What the exercise asks: Drop every picture and give the entries back exactly.

Supplied records:

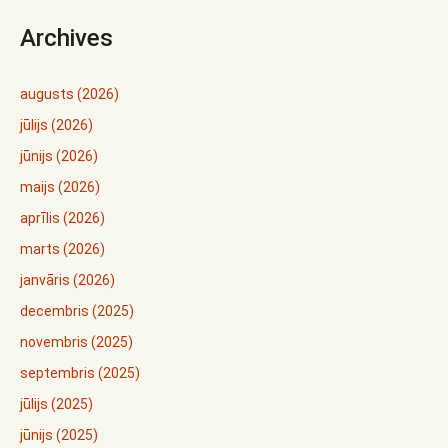
Archives
augusts (2026)
jūlijs (2026)
jūnijs (2026)
maijs (2026)
aprīlis (2026)
marts (2026)
janvāris (2026)
decembris (2025)
novembris (2025)
septembris (2025)
jūlijs (2025)
jūnijs (2025)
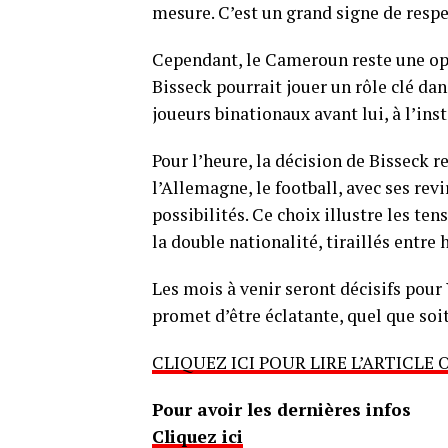
mesure. C’est un grand signe de respe
Cependant, le Cameroun reste une opt
Bisseck pourrait jouer un rôle clé d
joueurs binationaux avant lui, à l’i
Pour l’heure, la décision de Bisseck 
l’Allemagne, le football, avec ses rev
possibilités. Ce choix illustre les te
la double nationalité, tiraillés entre
Les mois à venir seront décisifs pour
promet d’être éclatante, quel que soit
CLIQUEZ ICI POUR LIRE L’ARTICLE 
Pour avoir les dernières infos
Cliquez ici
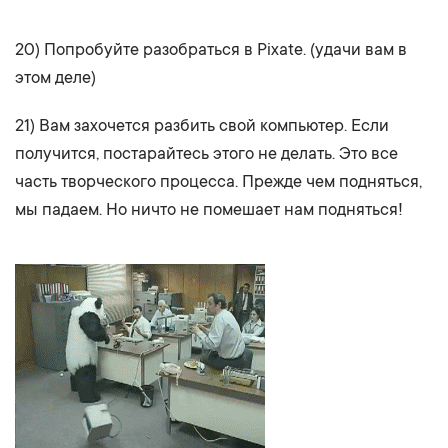
20) Попробуйте разобраться в Pixate. (удачи вам в
этом деле)
21) Вам захочется разбить свой компьютер. Если
получится, постарайтесь этого не делать. Это все
часть творческого процесса. Прежде чем подняться,
мы падаем. Но ничто не помешает нам подняться!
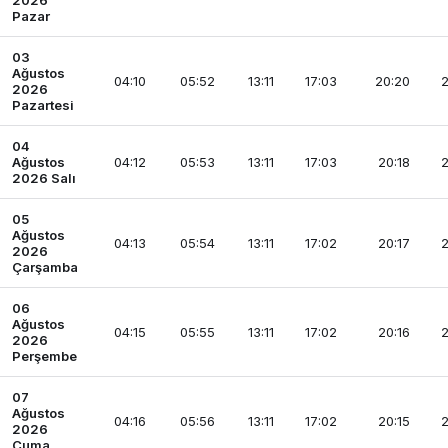
2026
Pazar
03
Ağustos
04:10
05:52
13:11
17:03
20:20
2
2026
Pazartesi
04
Ağustos
04:12
05:53
13:11
17:03
20:18
2
2026 Salı
05
Ağustos
04:13
05:54
13:11
17:02
20:17
2
2026
Çarşamba
06
Ağustos
04:15
05:55
13:11
17:02
20:16
2
2026
Perşembe
07
Ağustos
04:16
05:56
13:11
17:02
20:15
2
2026
Cuma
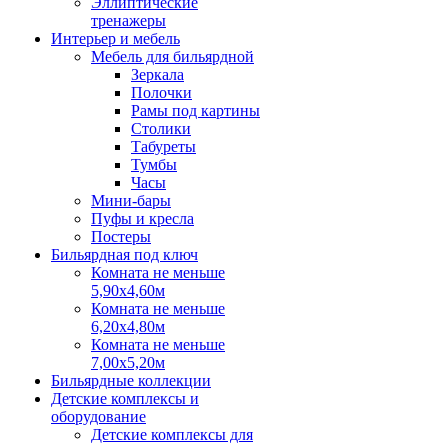
Эллиптические
тренажеры
Интерьер и мебель
Мебель для бильярдной
Зеркала
Полочки
Рамы под картины
Столики
Табуреты
Тумбы
Часы
Мини-бары
Пуфы и кресла
Постеры
Бильярдная под ключ
Комната не меньше
5,90х4,60м
Комната не меньше
6,20х4,80м
Комната не меньше
7,00х5,20м
Бильярдные коллекции
Детские комплексы и
оборудование
Детские комплексы для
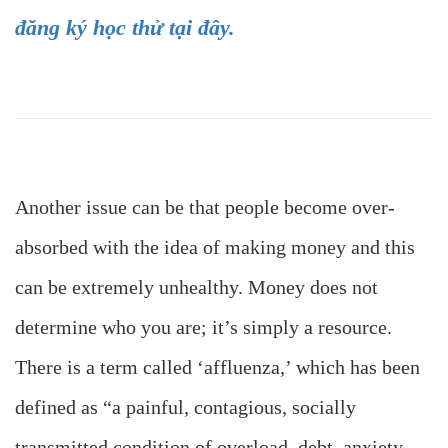
đăng ký học thử tại đây.
Another issue can be that people become over-
absorbed with the idea of making money and this
can be extremely unhealthy. Money does not
determine who you are; it’s simply a resource.
There is a term called ‘affluenza,’ which has been
defined as “a painful, contagious, socially
transmitted condition of overload, debt, anxiety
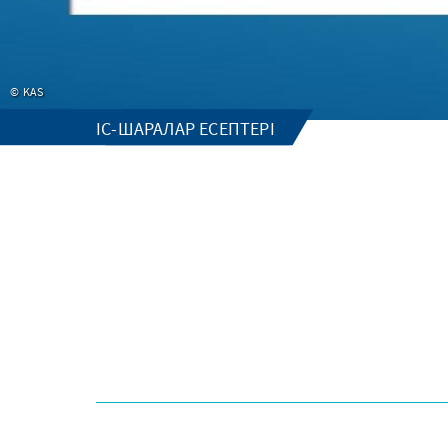
KAS
ІС-ШАРАЛАР ЕСЕПТЕРІ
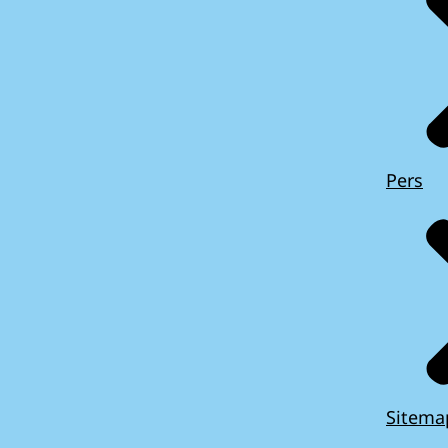
Pers
Sitema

Output of the task:
Archives
augusts (2026)
jūlijs (2026)
jūnijs (2026)
maijs (2026)
aprīlis (2026)
marts (2026)
janvāris (2026)
decembris (2025)
novembris (2025)
septembris (2025)
jūlijs (2025)
jūnijs (2025)
mesure. C’est un grand signe de respe
Cependant, le Cameroun reste une opt
Bisseck pourrait jouer un rôle clé d
joueurs binationaux avant lui, à l’i
Pour l’heure, la décision de Bisseck 
l’Allemagne, le football, avec ses rev
possibilités. Ce choix illustre les te
la double nationalité, tiraillés entre
Les mois à venir seront décisifs pour
promet d’être éclatante, quel que soit
CLIQUEZ ICI POUR LIRE L’ARTICLE 
Pour avoir les dernières infos
Cliquez ici
20) Попробуйте разобраться в Pixate. (удачи вам в
этом деле)
21) Вам захочется разбить свой компьютер. Если
получится, постарайтесь этого не делать. Это все
часть творческого процесса. Прежде чем подняться,
мы падаем. Но ничто не помешает нам подняться!
2026
Pazar
03
Ağustos
04:10
05:52
13:11
17:03
20:20
2
2026
Pazartesi
04
Ağustos
04:12
05:53
13:11
17:03
20:18
2
2026 Salı
05
Ağustos
04:13
05:54
13:11
17:02
20:17
2
2026
Çarşamba
06
Ağustos
04:15
05:55
13:11
17:02
20:16
2
2026
Perşembe
07
Ağustos
04:16
05:56
13:11
17:02
20:15
2
2026
Cuma
Эллиптические
тренажеры
Интерьер и мебель
Мебель для бильярдной
Зеркала
Полочки
Рамы под картины
Столики
Табуреты
Тумбы
Часы
Мини-бары
Пуфы и кресла
Постеры
Бильярдная под ключ
Комната не меньше
5,90х4,60м
Комната не меньше
6,20х4,80м
Комната не меньше
7,00х5,20м
Бильярдные коллекции
Детские комплексы и
оборудование
Детские комплексы для
đăng ký học thử tại đây.
Another issue can be that people become over-
absorbed with the idea of making money and this
can be extremely unhealthy. Money does not
determine who you are; it’s simply a resource.
There is a term called ‘affluenza,’ which has been
defined as “a painful, contagious, socially
transmitted condition of overload, debt, anxiety
KAS
ІС-ШАРАЛАР ЕСЕПТЕРІ
Pers
Sitema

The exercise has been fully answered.